La Vague avançait d’une manière étrange. Son accélération tantôt augmentait, alors les gens s’assombrissaient et baissaient les yeux ; tantôt diminuait, et les visages s’éclairaient, des sourires incertains perçaient. Mais la Vague avançait toujours, les semences brûlaient, les forêts s’enflammaient, les villages abandonnés flambaient.

Les déclarations officielles étaient très succinctes ; peut-être parce qu’il n’y avait ni assez de gens pour s’en occuper, ni assez de temps à y consacrer et, comme toujours dans des cas semblables, c’étaient des rumeurs qui devenaient le principal moyen d’information.

Les trappeurs et les constructeurs mordaient de plus en plus bas dans la terre ; les hommes maculés et fatigués qui sortaient de la mine, criaient, en souriant gaiement, qu’il ne leur fallait que deux ou trois petites heures pour terminer l’abri profond et suffisamment vaste qui contiendrait tout le monde. On les regardait avec un certain espoir, et cet espoir était confirmé par des rumeurs persistantes sur un calcul que, prétendait-on, Etienne Lamondoy, Pagava et on ne sait quel Patrick auraient fait. Selon ce calcul, la Vague du nord et celle du sud devaient, se heurtant à l’équateur, « pourraient se discontinuer réciproquement et se déritriniter », absorbant une quantité importante d’énergie. On disait qu’a près cela, l’Arc-en-ciel serait couvert d’un mètre et demi de neige.

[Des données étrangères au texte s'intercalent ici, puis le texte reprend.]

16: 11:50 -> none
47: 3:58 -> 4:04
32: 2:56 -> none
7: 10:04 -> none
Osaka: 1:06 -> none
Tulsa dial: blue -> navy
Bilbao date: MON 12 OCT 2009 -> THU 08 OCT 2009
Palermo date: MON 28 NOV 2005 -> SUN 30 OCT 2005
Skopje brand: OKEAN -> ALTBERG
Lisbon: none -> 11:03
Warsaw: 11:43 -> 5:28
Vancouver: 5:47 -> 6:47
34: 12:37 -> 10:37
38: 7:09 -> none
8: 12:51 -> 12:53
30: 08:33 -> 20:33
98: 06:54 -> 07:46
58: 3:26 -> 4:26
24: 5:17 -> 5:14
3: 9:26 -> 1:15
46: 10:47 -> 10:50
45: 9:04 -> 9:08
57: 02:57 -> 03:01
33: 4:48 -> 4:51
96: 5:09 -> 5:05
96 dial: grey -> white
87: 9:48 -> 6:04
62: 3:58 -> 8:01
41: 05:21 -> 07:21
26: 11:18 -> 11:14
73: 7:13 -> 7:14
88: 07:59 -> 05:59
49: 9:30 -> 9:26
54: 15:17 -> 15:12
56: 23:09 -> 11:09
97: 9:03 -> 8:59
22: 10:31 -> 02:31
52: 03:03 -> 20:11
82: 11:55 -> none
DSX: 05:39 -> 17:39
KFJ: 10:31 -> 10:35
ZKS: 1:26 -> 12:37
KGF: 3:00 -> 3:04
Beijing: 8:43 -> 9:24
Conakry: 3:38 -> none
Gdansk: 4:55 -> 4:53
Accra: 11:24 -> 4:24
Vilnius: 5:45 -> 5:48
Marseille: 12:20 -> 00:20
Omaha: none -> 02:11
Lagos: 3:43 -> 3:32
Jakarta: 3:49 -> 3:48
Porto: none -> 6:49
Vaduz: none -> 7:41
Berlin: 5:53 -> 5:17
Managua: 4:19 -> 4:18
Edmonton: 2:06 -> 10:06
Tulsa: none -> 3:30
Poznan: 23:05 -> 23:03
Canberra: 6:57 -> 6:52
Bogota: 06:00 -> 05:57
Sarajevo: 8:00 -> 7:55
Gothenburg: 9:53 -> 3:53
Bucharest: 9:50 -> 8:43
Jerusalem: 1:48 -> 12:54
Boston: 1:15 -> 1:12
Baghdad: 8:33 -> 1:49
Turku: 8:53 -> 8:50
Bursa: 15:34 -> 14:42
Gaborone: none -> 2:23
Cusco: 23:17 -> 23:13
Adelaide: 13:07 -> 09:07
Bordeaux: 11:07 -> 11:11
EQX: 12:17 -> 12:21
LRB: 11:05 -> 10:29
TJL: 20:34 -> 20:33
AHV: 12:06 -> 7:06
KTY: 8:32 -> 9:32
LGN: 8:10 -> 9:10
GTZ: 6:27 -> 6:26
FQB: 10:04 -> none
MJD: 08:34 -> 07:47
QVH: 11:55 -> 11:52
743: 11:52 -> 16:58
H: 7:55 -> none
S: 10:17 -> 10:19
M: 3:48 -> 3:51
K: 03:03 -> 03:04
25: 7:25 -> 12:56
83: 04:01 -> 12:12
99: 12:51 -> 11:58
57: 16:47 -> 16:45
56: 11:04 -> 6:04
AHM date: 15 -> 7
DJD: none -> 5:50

On disait aussi qu’une demi-heure plus tôt, à l’Institut de l’espace discontinu, dont chacun sur la place pouvait voir les murs blancs et aveugles, on avait enfin réussi le lancement-zéro d’un homme vers le système solaire, on citait même le nom du pilote, du premier pilote-zéro de l’univers, qui serait actuellement en train de se prélasser sur Pluton.

On parlait de signaux reçus de derrière la Vague du sud. Les signaux étaient extrêmement déformés par des parasites, mais on avait réussi à les déchiffrer et il paraissait que quelques personnes, restées volontairement à l’une des stations d’énergie sur le chemin de la Vague, avaient survécu et se portaient d’une façon satisfaisante, ce qui témoignait en faveur du fait que la P-Vague, contrairement aux Vagues de types déjà connus, ne représentait pas un danger réel pour la vie. On citait même les noms des veinards et il se trouva des gens qui les connaissaient personnellement. A titre de confirmation, on répétait le récit d’un témoin oculaire au sujet du fameux Camille qui avait bondi hors de la Vague dans un ptérocar en flammes et était passé en trombe devant ledit témoin, telle une comète monstrueuse, criant quelque chose et agitant les bras.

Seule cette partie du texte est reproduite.